Cuando llegamos a su casa los Ferraro nos estaban ya esperando. Fornelli les había avisado y al mirarles a la cara supe que habían comprendido.
Por tercera vez en menos de dos horas conté todo lo que había descubierto y qué le había ocurrido a Manuela.
Conté casi todo.
Algunas partes de la historia me las guardé para mí. No dije que Manuela había sido una especie de traficante de coca, tampoco conté la forma en la que los novios se habían deshecho del cadáver.
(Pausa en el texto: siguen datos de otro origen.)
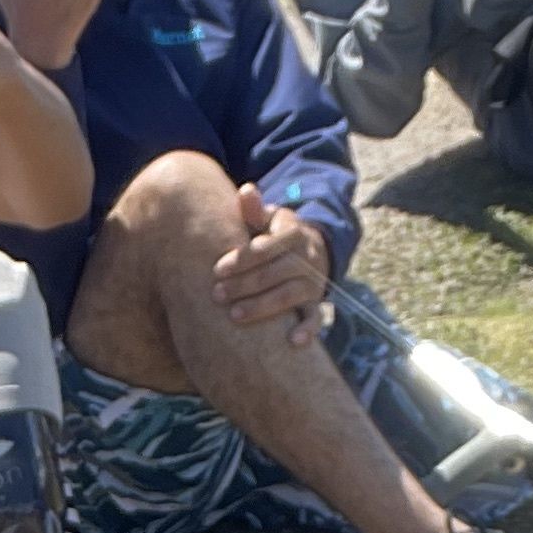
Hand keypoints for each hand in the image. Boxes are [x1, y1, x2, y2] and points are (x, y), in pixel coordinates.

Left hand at [210, 182, 331, 346]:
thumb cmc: (274, 236)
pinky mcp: (315, 303)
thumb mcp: (267, 220)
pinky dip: (307, 330)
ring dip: (263, 307)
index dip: (244, 258)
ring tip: (234, 316)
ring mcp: (313, 282)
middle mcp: (307, 257)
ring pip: (291, 295)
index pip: (270, 246)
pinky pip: (315, 318)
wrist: (309, 249)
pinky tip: (292, 342)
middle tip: (217, 295)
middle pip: (277, 272)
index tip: (218, 269)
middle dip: (246, 284)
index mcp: (293, 233)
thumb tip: (246, 190)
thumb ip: (254, 210)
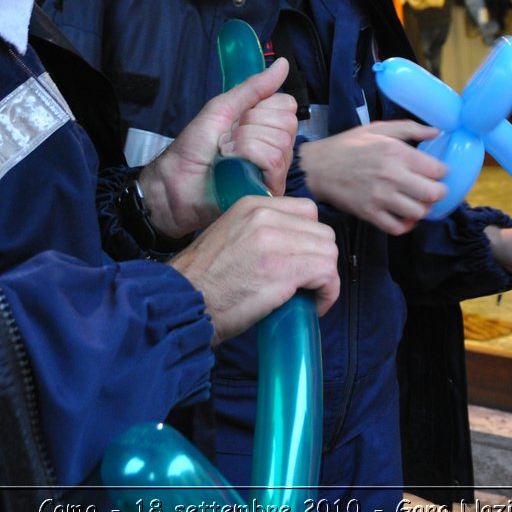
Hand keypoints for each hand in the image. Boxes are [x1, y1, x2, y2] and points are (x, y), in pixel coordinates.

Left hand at [138, 59, 295, 238]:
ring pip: (280, 142)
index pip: (287, 106)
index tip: (239, 117)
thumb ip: (254, 88)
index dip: (263, 108)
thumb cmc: (193, 149)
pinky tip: (232, 166)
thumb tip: (283, 64)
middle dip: (251, 125)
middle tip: (227, 138)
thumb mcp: (222, 109)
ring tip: (225, 154)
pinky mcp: (270, 190)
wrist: (174, 183)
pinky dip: (249, 156)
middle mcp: (275, 148)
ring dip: (245, 143)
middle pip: (286, 123)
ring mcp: (274, 171)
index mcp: (264, 127)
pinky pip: (274, 163)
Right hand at [169, 195, 339, 343]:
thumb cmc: (203, 282)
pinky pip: (327, 274)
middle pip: (323, 233)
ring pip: (329, 253)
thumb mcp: (229, 237)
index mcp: (252, 205)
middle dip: (321, 262)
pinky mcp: (282, 270)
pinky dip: (328, 293)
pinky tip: (313, 306)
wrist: (182, 303)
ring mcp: (275, 242)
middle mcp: (265, 217)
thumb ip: (258, 232)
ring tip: (309, 299)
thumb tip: (292, 246)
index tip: (302, 263)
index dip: (310, 241)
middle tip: (307, 286)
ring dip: (326, 279)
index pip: (306, 212)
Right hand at [297, 120, 447, 234]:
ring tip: (417, 202)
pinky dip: (406, 225)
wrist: (317, 167)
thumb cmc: (349, 145)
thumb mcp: (378, 128)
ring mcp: (380, 197)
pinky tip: (404, 216)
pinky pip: (398, 228)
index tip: (436, 172)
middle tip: (432, 189)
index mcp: (396, 152)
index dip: (441, 172)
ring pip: (419, 213)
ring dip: (423, 209)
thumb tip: (437, 132)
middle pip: (433, 194)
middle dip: (438, 193)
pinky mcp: (370, 214)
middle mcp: (391, 176)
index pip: (437, 170)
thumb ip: (410, 128)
Pensé que tenía derecho a ahorrarles, al menos, ese sufrimiento. Lógicamente, antes o después iban a enterarse de todo, hasta el último y despiadado detalle. Pero no esa tarde y no por mí.
Cuando dije que Manuela estaba muerta, la señora Rosaria se cogió la cabeza con las manos; pensé que iba a soltar un alarido, pero no fue así. Sólo emitió un sollozo sofocado y permaneció en esa postura durante mucho rato, con la cabeza entre las manos y la boca entreabierta, en una imagen congelada de muda, infinita, insoportable tristeza.
Antonio, más conocido como Tonino, estaba sentado un poco más atrás, apoyado sobre una mesa. Él sí se puso a llorar, y luego a sollozar. Y yo estaba allí, mirando, escuchando, haciendo lo único que podía hacer.
No duró mucho rato, por suerte. A los tres cuartos de hora de haber entrado en la casa de los Ferraro ya estaba de nuevo en mi coche. Dejé a Fornelli después de haber padecido, con absoluta impotencia, un largo monólogo acerca de lo listo que yo había sido descubriendo lo que había descubierto y de que en los próximos días tenía que contarle todos los detalles. Y, por supuesto, tenía que encargarme yo de la defensa, por el lado civil, de la familia, dijo mientras nos despedíamos.